If I told you, this was only gonna hurt, if I warned you that the fires gonna burn. Would you walk in? Would you let me do it first, do it all in the Name of Love? Would let me lead you even when you're blind, in the darkness, in the middle of the night, in the silence-when there's no one by your side. Would you call in the Name of Love?

️ ️ ️

I opened my eyes to see Mom standing in front of me, her eyes low, her fur frazzled. "Mom," I choked out, feeling mucus slide against my throat. "Mom," I said, looking at her and crying. She sat down next to me and wrapped her arms around me, rocking me back and forth. Somehow I still had tears left in my body, everything was just pain and hurt. Everything wanted to collapse in on itself, the only thing keeping me from falling apart was Mom's embrace.

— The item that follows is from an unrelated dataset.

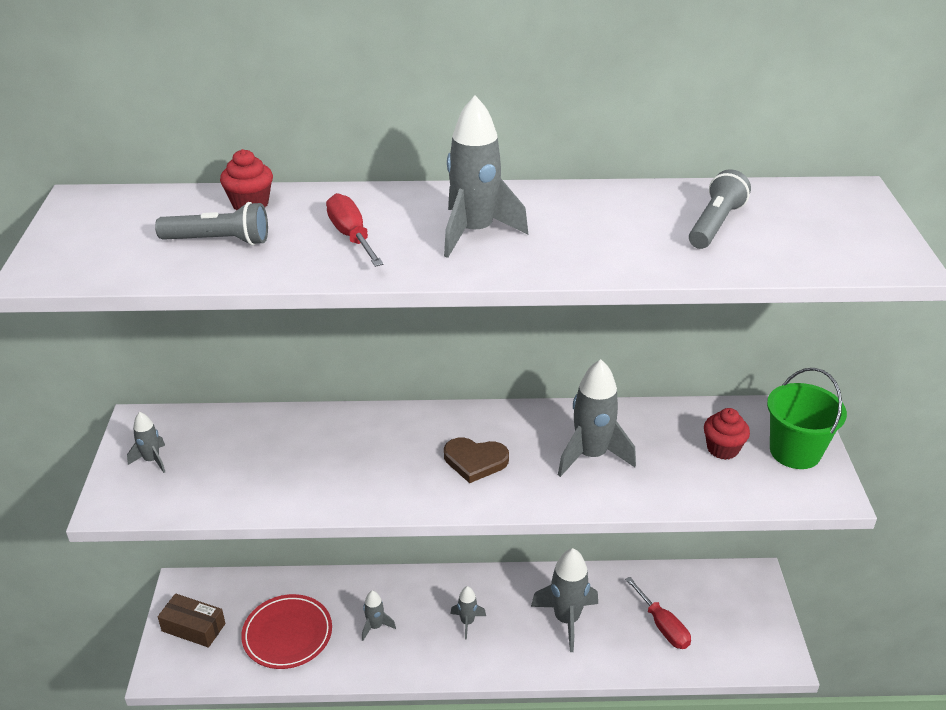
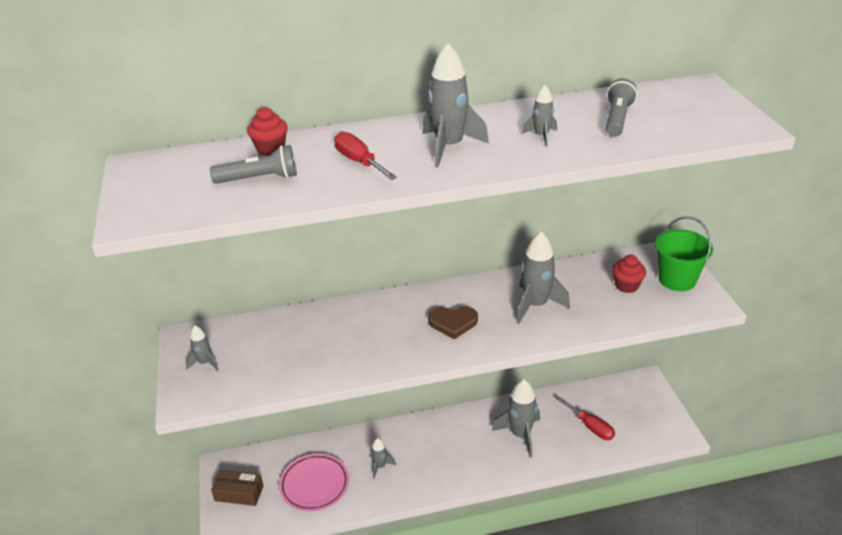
camera: 10 degrees left, 0 degrees up
(287, 634) = (314, 485): red plate -> pink plate
(467, 622) = (448, 450): grey rocket -> grey rocket (541, 136)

"He's dead, isn't he?" I said through sobs. Mom just shushed me as nurses and doctors walked by. I wondered what they thought when they saw a snow leopard sleeping on one of their benches in their trauma room. I wondered what sort of reaction they had. Did they think Mom was a bad parent for leaving me there? Did they think about their own children and how they would never allow them to see what I saw?

"No, no he's not," Mom said as she rocked me back and forth. "He's alive, but just barely."

If I told you, we could bathe in all the lights. Would you rise up, come and meet in the sky? Would you trust me, when you're jumping from the heights? Would you fall in the Name of Love?

I dug my face into her shirt leaving wet stains. "R-really?" I looked up into her tired blue eyes and she nodded her head. I started laughing, first it was small tiny hiccups, but then it was loud, but Mom just kept rocking me back and forth, stroking the fur on my head and rubbing my ears.

Whispers all around told me I was in shock, but I didn't know what that meant.

"Can I see him?" I asked.

Mom shook her head. "No, you can't see him until his parents arrive."

I looked around everywhere for grey wolves, there was one in the corner, but she already had a kid with a broken arm, and I didn't remember Alex telling me he had a brother. Then I turned my attention to the male red deer at the front desk, sounding frustrated and agitated from the lady who was refusing him something. The female red deer, who I assumed to be his wife, was sitting on one of the couches. Her eyes were dull, glossed over, almost as if all of the life had been drained out of her.

No one can find the rewind button girl. So cradle your head in your hands, and just breathe.